▶ PROBLEM SET:
**a)** Please reproduce, word for word, the part of the passage on patience that opens with the words containing "as the verdict" and closes with "ausharret wird gekrönt.".
**b)** Decide whether each statement agrees with the passage on patience, answering yes or no and quoting the words from the passage that settle it: (i) At Cambridge the college authorities readily award scholarships to students in their first year. (ii) The writer did not get the scholarship. (iii) Kepler expected his great work to be received with enthusiasm.

▶ EXCERPTED PASSAGE:
>>>>
And we must not only be prepared to wait for success, but we must sometimes be prepared positively to fail. Failures are not agreeable, but they are often useful. At Cambridge the college authorities are very loath to give a man a scholarship in his first year. They think it makes him lazy; and so they always withhold it except in cases of extraordinary merit. I did not show that extraordinary merit, and I did not get the scholarship. I am very glad. My work was far better the second year than it would have been if I had succeeded the first. A failure is a most excellent tonic for any one who believes in the ultimate power of work.

And there is one thing more that should be said upon the subject, though it only applies to the few rare individuals who are greatly in advance of their age. These men must be content not only with temporary but even with permanent failure, so far

as the verdict of their contemporaries is concerned. And as a rule such men do not mind. Much as they would like to be understood and appreciated by their own age, they are buoyed up by the thought that an authoritative judgment can be passed by posterity alone. When Kepler had finished his great work, he did not expect that it would be received with enthusiasm; he was quite prepared to find it ignored. He said in the ever-memorable words-and there is no finer instance of the power of faith-"I may well wait a hundred years for a reader, since God has waited six thousand years for a discoverer."

Was die Schickung schickt, ertrage;

Wer ausharret wird gekrönt.

So much for patience in regard to work. Now let me say a word about patience in trouble, suffering, affliction, or whatever we may please to call it, for which we can see no reason, which appears irremediable, and which does not seem at all likely to lead to anything either for ourselves or others in this world or the next.
<<<<
▶ EXTRACTED DATA:
>>>>
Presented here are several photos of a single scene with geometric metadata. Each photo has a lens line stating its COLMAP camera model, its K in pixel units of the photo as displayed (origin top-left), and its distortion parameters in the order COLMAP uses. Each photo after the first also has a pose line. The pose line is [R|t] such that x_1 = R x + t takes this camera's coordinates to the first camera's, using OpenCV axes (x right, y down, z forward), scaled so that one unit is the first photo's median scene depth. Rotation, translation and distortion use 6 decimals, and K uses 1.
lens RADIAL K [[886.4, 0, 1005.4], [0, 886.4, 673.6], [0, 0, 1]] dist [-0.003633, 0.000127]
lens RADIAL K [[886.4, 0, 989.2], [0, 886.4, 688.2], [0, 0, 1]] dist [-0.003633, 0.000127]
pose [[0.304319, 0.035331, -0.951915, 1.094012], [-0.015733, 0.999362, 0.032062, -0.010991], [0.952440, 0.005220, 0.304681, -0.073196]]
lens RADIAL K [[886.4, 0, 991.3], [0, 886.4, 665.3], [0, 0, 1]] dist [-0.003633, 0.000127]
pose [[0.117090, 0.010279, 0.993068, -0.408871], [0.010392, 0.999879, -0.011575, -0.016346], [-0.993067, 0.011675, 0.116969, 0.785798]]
<<<<
▶ ANSWERS BY ITEM:
**a)**
as the verdict of their contemporaries is concerned. And as a rule such men do not mind. Much as they would like to be understood and appreciated by their own age, they are buoyed up by the thought that an authoritative judgment can be passed by posterity alone. When Kepler had finished his great work, he did not expect that it would be received with enthusiasm; he was quite prepared to find it ignored. He said in the ever-memorable words-and there is no finer instance of the power of faith-"I may well wait a hundred years for a reader, since God has waited six thousand years for a discoverer."

Was die Schickung schickt, ertrage;

Wer ausharret wird gekrönt.

**b)**
(i) No: "the college authorities are very loath to give a man a scholarship in his first year"
(ii) Yes: "I did not show that extraordinary merit, and I did not get the scholarship"
(iii) No: "he did not expect that it would be received with enthusiasm"